The Advisory Committee’s Note to that rule states:
This rule is a substantial revision of § 57(k) of the Act [section 93(k) of this title] and General Order 21(6). Because these provisions have spoken only of the reconsideration of claims that have been allowed, it has sometimes been held that a referee has no jurisdiction to reconsider a disallowed claim, or the amount or priority of an allowed claim, at the instance of the claimant himself. [Citations omitted.] This view disregarded § 2a(2) of the Act [section 11(a)(2) of this title] and the “ancient and elementary power” of a referee as a court to reconsider any of his orders. [Citations omitted.] This rule recognizes the power of the court, including a referee, to reconsider an order of disallowance on appropriate motion.
Thus, Bankruptcy Rule 307 explicitly states that bankruptcy courts may reconsider disallowed claims, and sets forth the bases for that authority.
The question of jurisdiction to reconsider a disallowed claim arises here because section 57(k) of the old Bankruptcy Act (11 U.S.C. § 93(k)) was reenacted in the new Bankruptcy Code at 11 U.S.C. § 502(j), but section 2(a)(2) of the old Act (11 U.S.C. § 11(a)(2)), cited in the Advisory Committee’s Note to Rule 307, was not reenacted as part of the new Code. Despite this, however, Rule 3001(e) of the Suggested Interim Bankruptcy Rules, which were written for use in cases brought under the new Bankruptcy Code, provides that “Bankruptcy Rule 307 applies in Chapter 11 cases.” It is therefore clear that the Advisory Committee on Bankruptcy Rules believed that the power of the bankruptcy court to reconsider claims which had been disallowed had not been eradicated by the new Bankruptcy Code.
We agree with the Advisory Committee. The Advisory Committee’s Note to Rule 307 cites two sources for the power of a bankruptcy court to reconsider disallowed claims, and one of those sources, the “ancient and elementary power” of a bankruptcy court to reconsider any of its orders,1 *112remains untouched by the new Bankruptcy Code. Moreover, even though section 2(a)(2) was not reenacted in the new Bankruptcy Code, the parties have not cited us to any statutory language, statements or actions on the part of Congress which would indicate congressional disapproval of the position taken in Bankruptcy Rule 307, which went into effect on October 1, 1973, well before the enactment of the new Bankruptcy Code.

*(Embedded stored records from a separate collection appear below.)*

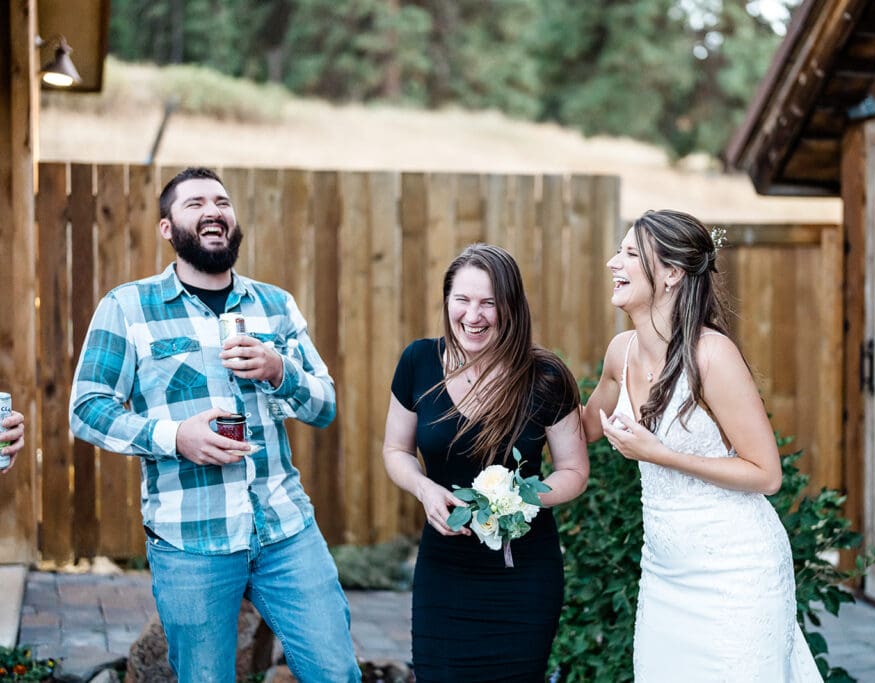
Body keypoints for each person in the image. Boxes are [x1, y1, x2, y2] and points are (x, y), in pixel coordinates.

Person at [69, 167, 360, 683]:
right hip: (190, 538)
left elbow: (324, 405)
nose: (213, 212)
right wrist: (175, 437)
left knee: (335, 671)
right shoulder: (129, 307)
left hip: (285, 528)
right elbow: (87, 408)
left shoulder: (275, 305)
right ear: (167, 228)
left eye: (222, 202)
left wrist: (279, 370)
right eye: (195, 203)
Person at [583, 210, 821, 681]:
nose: (614, 262)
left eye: (630, 253)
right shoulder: (620, 353)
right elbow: (582, 428)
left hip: (736, 572)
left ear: (672, 273)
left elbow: (767, 474)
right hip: (664, 573)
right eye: (619, 251)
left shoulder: (710, 354)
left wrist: (660, 454)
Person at [382, 243, 589, 682]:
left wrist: (520, 500)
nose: (472, 315)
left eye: (488, 303)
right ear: (447, 301)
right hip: (446, 569)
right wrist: (423, 488)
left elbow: (574, 470)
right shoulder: (418, 361)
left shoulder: (546, 376)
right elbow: (396, 451)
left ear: (511, 307)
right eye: (462, 300)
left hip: (524, 573)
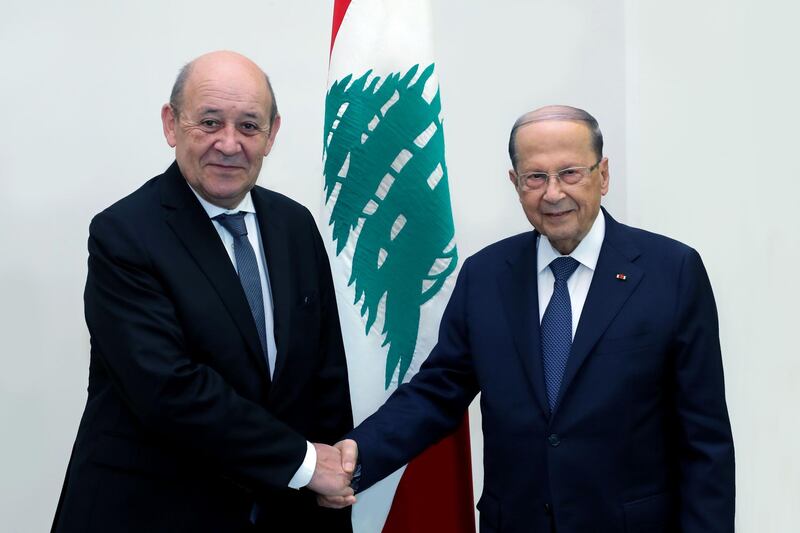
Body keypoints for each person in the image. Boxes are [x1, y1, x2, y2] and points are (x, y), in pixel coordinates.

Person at [321, 106, 735, 532]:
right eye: (535, 177)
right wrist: (357, 452)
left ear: (604, 175)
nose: (553, 193)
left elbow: (704, 440)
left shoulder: (673, 272)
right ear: (515, 183)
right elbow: (437, 391)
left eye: (570, 173)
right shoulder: (485, 275)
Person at [52, 51, 356, 532]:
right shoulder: (124, 234)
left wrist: (335, 468)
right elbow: (170, 391)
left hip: (286, 510)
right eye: (210, 122)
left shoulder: (295, 225)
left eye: (249, 126)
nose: (229, 144)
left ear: (273, 134)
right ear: (171, 125)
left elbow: (325, 375)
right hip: (156, 512)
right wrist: (303, 463)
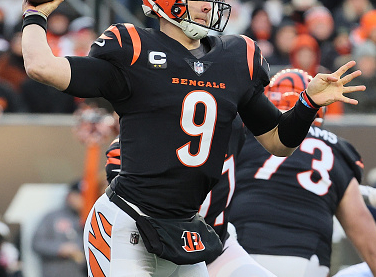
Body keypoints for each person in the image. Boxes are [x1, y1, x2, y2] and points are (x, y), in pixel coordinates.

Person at [21, 0, 365, 275]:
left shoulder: (236, 58)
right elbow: (42, 67)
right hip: (126, 225)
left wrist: (307, 104)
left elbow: (278, 142)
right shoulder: (133, 49)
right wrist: (36, 13)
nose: (207, 4)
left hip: (186, 232)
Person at [228, 68, 376, 277]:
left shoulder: (241, 136)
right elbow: (374, 250)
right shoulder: (335, 149)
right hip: (306, 264)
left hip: (238, 259)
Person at [104, 116, 277, 276]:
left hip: (213, 244)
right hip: (151, 243)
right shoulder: (167, 117)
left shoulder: (238, 116)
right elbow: (118, 165)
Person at [32, 180, 87, 277]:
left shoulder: (90, 219)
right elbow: (37, 243)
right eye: (79, 195)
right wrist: (60, 248)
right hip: (54, 272)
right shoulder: (52, 217)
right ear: (69, 195)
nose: (82, 199)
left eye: (85, 196)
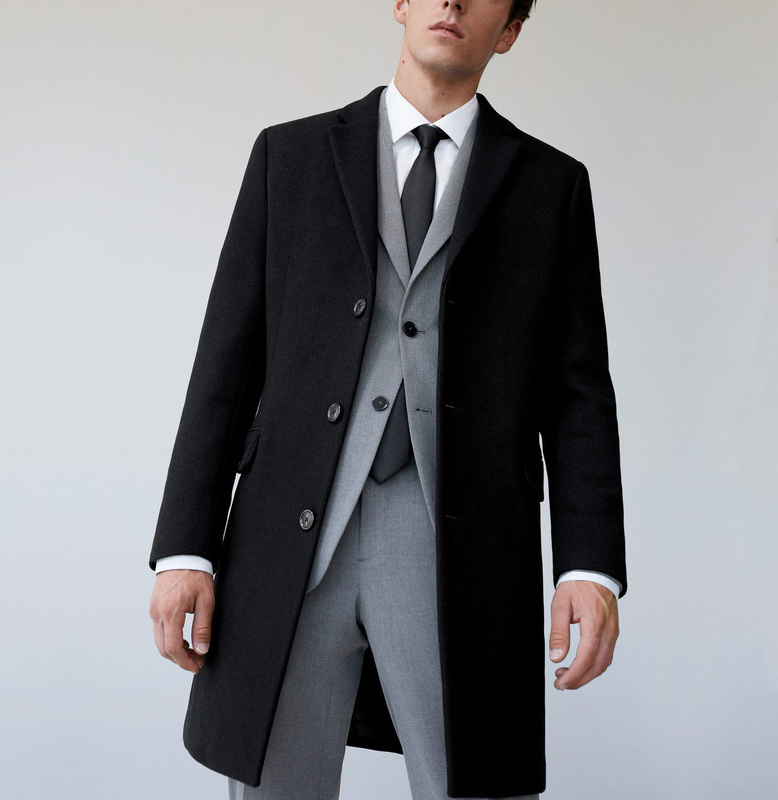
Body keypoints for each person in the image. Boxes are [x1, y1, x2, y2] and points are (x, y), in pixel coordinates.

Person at [149, 1, 627, 798]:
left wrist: (590, 566)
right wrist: (185, 549)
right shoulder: (289, 158)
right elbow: (226, 363)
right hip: (291, 537)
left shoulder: (550, 187)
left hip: (456, 541)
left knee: (472, 784)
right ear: (401, 2)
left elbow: (578, 394)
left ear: (510, 30)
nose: (453, 1)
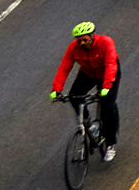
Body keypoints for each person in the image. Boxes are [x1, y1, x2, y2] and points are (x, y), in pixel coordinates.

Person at [49, 20, 121, 162]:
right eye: (78, 40)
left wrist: (106, 86)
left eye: (84, 40)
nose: (81, 43)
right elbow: (64, 67)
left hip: (108, 74)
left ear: (92, 36)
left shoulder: (106, 42)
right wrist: (56, 89)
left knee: (107, 107)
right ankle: (88, 123)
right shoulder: (73, 48)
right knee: (74, 97)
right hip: (88, 73)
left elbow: (110, 64)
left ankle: (111, 144)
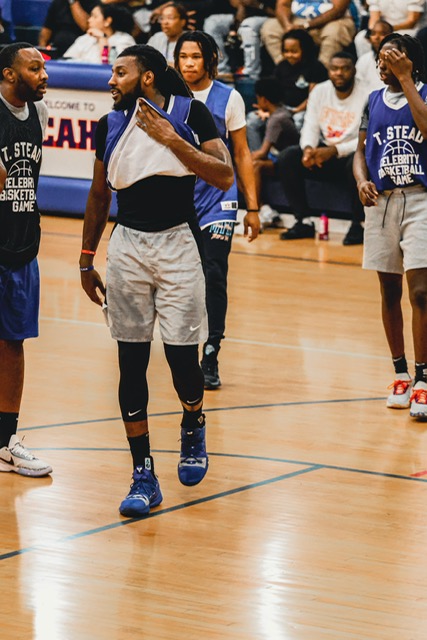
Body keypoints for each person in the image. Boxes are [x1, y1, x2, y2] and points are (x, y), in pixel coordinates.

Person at [79, 44, 234, 516]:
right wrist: (86, 260)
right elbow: (99, 194)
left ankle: (193, 421)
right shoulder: (108, 125)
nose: (111, 81)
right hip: (128, 245)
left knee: (183, 361)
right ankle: (143, 473)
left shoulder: (191, 113)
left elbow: (223, 175)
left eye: (120, 72)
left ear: (146, 77)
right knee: (131, 362)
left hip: (178, 243)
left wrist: (172, 139)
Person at [174, 30, 260, 390]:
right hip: (179, 197)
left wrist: (252, 207)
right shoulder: (168, 96)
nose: (189, 63)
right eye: (183, 57)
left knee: (214, 272)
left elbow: (241, 153)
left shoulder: (229, 97)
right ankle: (182, 348)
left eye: (195, 56)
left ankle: (211, 351)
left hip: (218, 199)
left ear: (210, 60)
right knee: (181, 277)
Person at [353, 33, 427, 419]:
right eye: (380, 59)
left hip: (420, 198)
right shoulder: (371, 100)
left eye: (391, 58)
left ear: (409, 61)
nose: (383, 65)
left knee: (421, 292)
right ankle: (400, 374)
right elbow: (359, 152)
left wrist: (408, 79)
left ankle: (424, 379)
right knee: (388, 290)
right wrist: (360, 180)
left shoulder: (423, 93)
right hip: (381, 201)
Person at [0, 43, 52, 477]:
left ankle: (5, 441)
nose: (43, 75)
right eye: (34, 68)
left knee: (12, 343)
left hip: (21, 244)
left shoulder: (40, 113)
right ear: (8, 74)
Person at [277, 51, 369, 244]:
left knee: (358, 161)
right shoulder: (319, 90)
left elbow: (368, 138)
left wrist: (335, 151)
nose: (339, 73)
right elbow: (310, 125)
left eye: (345, 68)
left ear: (354, 70)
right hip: (324, 153)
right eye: (334, 69)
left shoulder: (368, 94)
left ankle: (358, 224)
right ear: (328, 71)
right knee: (288, 157)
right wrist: (308, 150)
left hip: (351, 154)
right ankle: (303, 221)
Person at [250, 76, 299, 226]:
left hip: (289, 164)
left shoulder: (276, 119)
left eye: (258, 98)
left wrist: (243, 159)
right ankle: (265, 209)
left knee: (253, 166)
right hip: (281, 158)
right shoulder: (282, 112)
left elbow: (263, 153)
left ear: (264, 100)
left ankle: (257, 210)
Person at [261, 0, 359, 69]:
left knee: (334, 32)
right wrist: (287, 25)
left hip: (332, 20)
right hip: (298, 19)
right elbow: (283, 4)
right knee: (270, 28)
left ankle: (322, 75)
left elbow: (338, 10)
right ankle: (286, 70)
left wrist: (307, 25)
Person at [63, 3, 136, 63]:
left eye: (94, 17)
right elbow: (66, 60)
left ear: (107, 21)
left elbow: (116, 65)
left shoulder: (125, 40)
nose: (89, 20)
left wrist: (102, 38)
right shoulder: (84, 38)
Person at [354, 0, 425, 58]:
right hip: (383, 29)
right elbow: (374, 18)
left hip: (408, 29)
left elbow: (411, 22)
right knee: (361, 38)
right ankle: (369, 64)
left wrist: (387, 29)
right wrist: (373, 31)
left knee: (398, 39)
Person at [355, 19, 393, 95]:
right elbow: (358, 86)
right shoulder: (364, 59)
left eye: (382, 33)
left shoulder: (399, 60)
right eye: (373, 33)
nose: (376, 37)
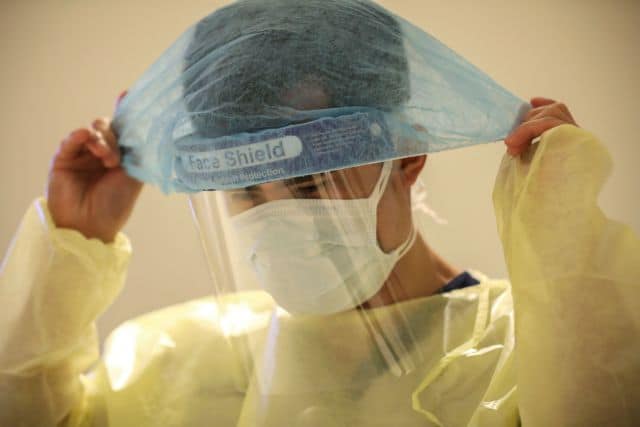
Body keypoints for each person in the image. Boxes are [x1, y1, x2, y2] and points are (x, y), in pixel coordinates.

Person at [1, 1, 639, 426]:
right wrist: (74, 243)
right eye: (245, 191)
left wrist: (567, 252)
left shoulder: (525, 350)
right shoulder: (181, 359)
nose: (276, 218)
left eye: (309, 183)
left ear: (407, 154)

Thus, we conclude that the bankruptcy court had jurisdiction to reconsider its own order disallowing the creditor’s claim and that its decision not to reopen the creditor’s claim was not an abuse of discretion. We have considered the remainder of Kirschenbaum’s contentions, and find them to be without merit.
For the foregoing reasons, the district court’s order affirming the bankruptcy court’s rulings will be affirmed.
. See In re Brendan Reilly Associates, Inc., 372 F.2d 235, 238-39 (2d Cir. 1967), and cases cited therein; In re Pottasch Bros. Co., 79 F.2d 613, 616-17 (2d Cir. 1935). In Pottasch, the court stated:
[I]f a referee is a court at ail, there is no warrant for saying because an appeal lies from his orders, that he has not the ancient and elementary power to reconsider those orders, nor the faintest reason why he should not do so____ Why it is desirable that [bankruptcy referee] orders, ruat coelum, should be as immutable as the Twelve Tables, once the ink is dry, we cannot understand. ... We hold that a referee has the same power over his orders as the District Judge has over his.
In re Jayrose Millinery Co., 93 F.2d 471 (2d Cir. 1937), relied upon by the debtor, is not dispositive here. That case, which is in any event distinguishable on its facts from the case now before us, cited only section 57(k) of the old *112Bankruptcy Act, and did not mention the “ancient and elementary power to reconsider” orders relied upon by the authors of Rule 307.